_What you need to do_
Restate the records that follow word for word; no pictures should appear.

[Collected data]
────────────────
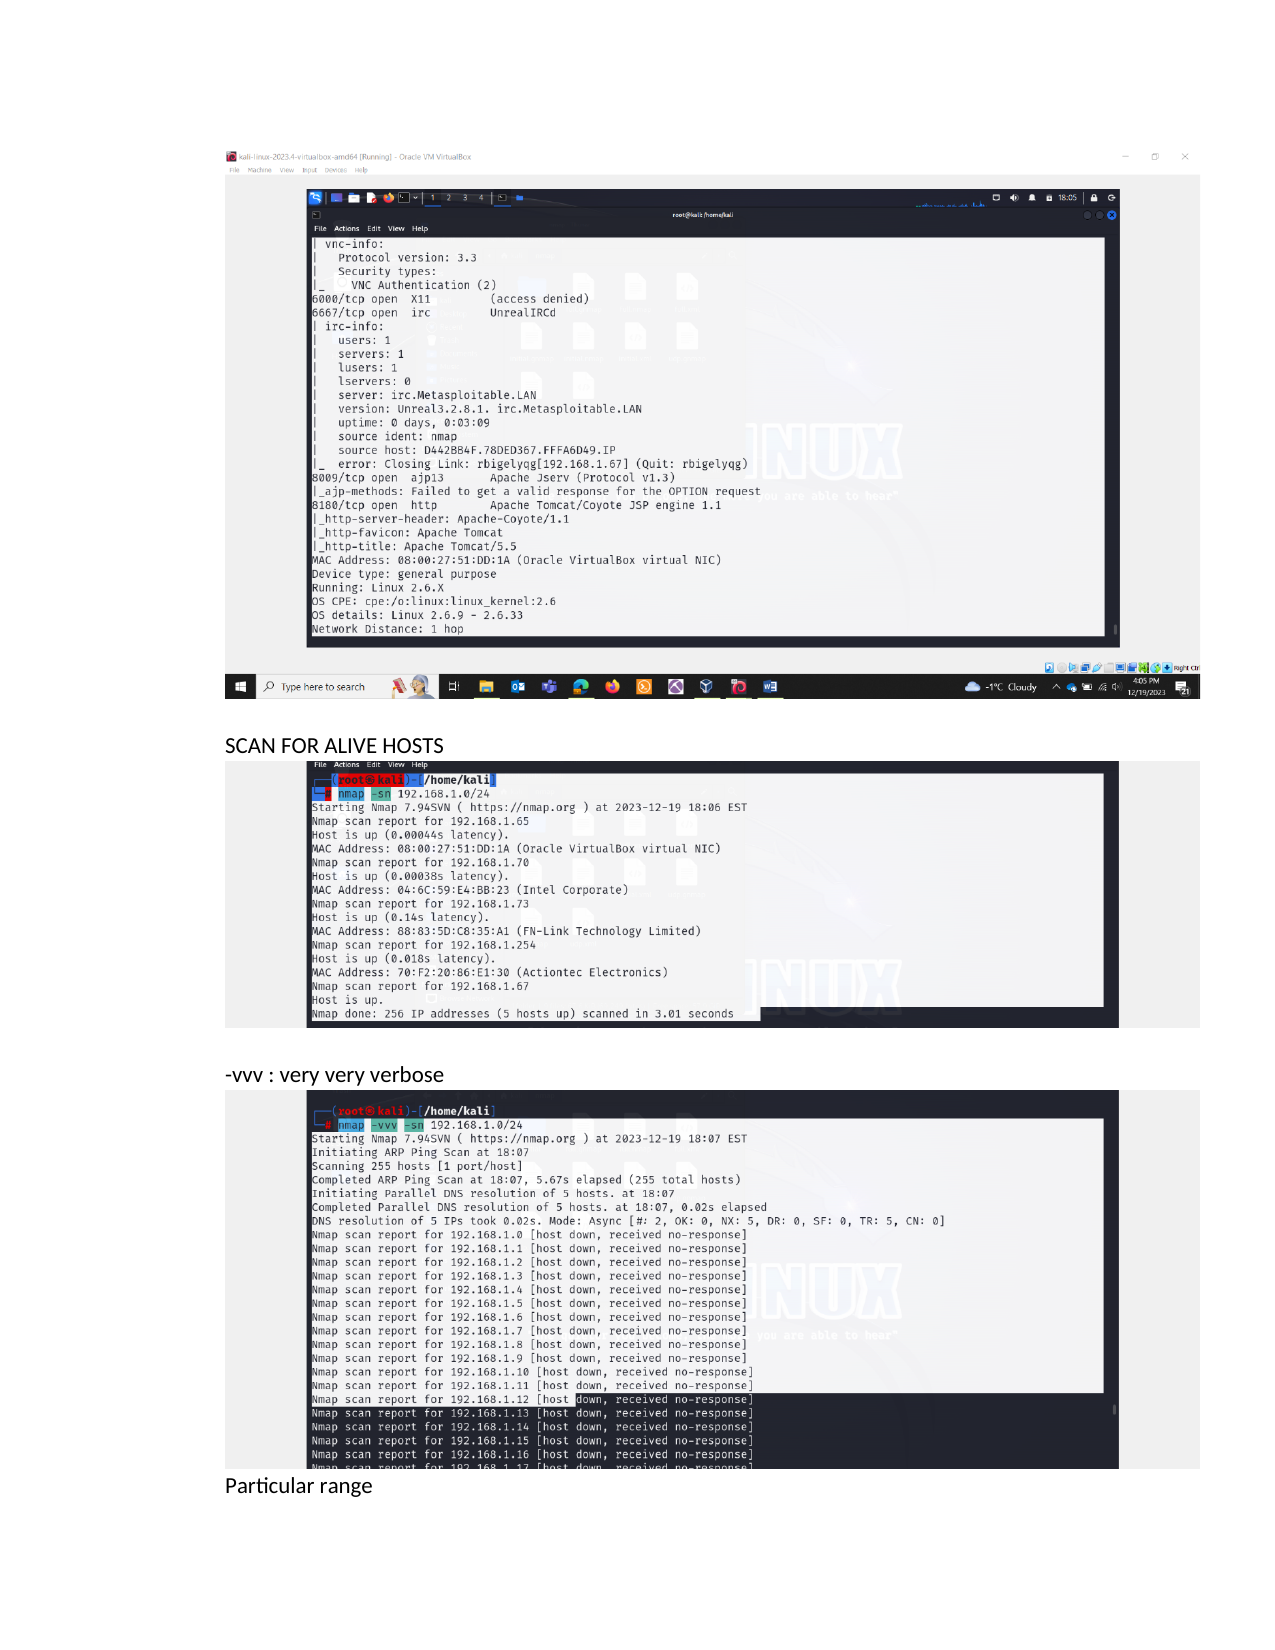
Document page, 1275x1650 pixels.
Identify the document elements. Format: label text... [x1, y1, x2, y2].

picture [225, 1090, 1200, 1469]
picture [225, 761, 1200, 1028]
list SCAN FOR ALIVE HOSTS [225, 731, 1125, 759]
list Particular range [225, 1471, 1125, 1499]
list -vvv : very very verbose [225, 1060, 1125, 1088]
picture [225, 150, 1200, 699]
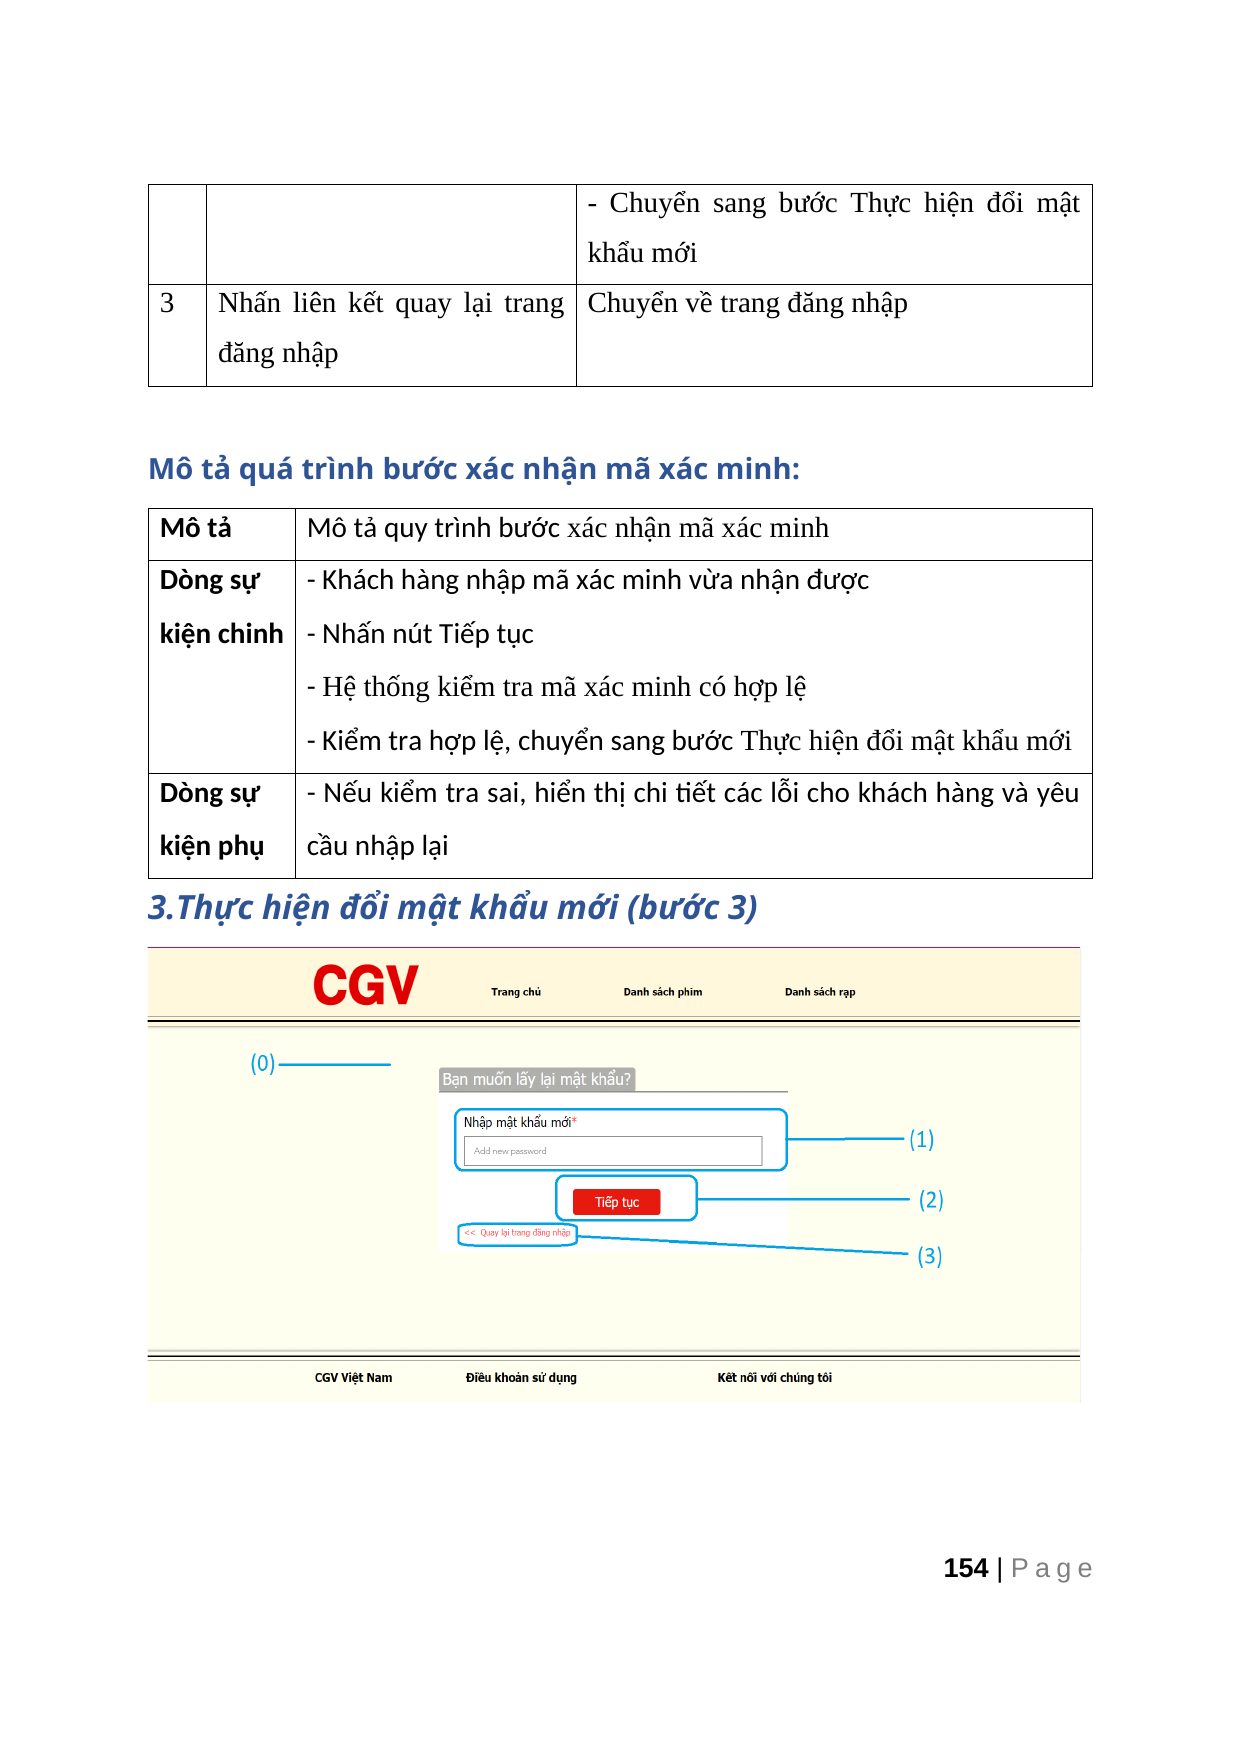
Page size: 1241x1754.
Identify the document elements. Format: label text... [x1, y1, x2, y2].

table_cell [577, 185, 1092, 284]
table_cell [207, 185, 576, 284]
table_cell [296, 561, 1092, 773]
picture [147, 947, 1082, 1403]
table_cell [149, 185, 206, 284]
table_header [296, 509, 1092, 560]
────────────────
_Task response_
Document page, 1275x1650 pixels.
Identify the document elements. Format: label text... [x1, y1, x2, y2].

picture [225, 1090, 1200, 1469]
picture [225, 761, 1200, 1028]
list SCAN FOR ALIVE HOSTS [225, 731, 1125, 759]
list Particular range [225, 1471, 1125, 1499]
list -vvv : very very verbose [225, 1060, 1125, 1088]
picture [225, 150, 1200, 699]
Page size: 1241x1754.
Identify the document elements. Format: label text... [x1, y1, x2, y2].

table_cell [577, 185, 1092, 284]
table_cell [207, 185, 576, 284]
table_cell [296, 561, 1092, 773]
picture [147, 947, 1082, 1403]
table_cell [149, 185, 206, 284]
table_header [296, 509, 1092, 560]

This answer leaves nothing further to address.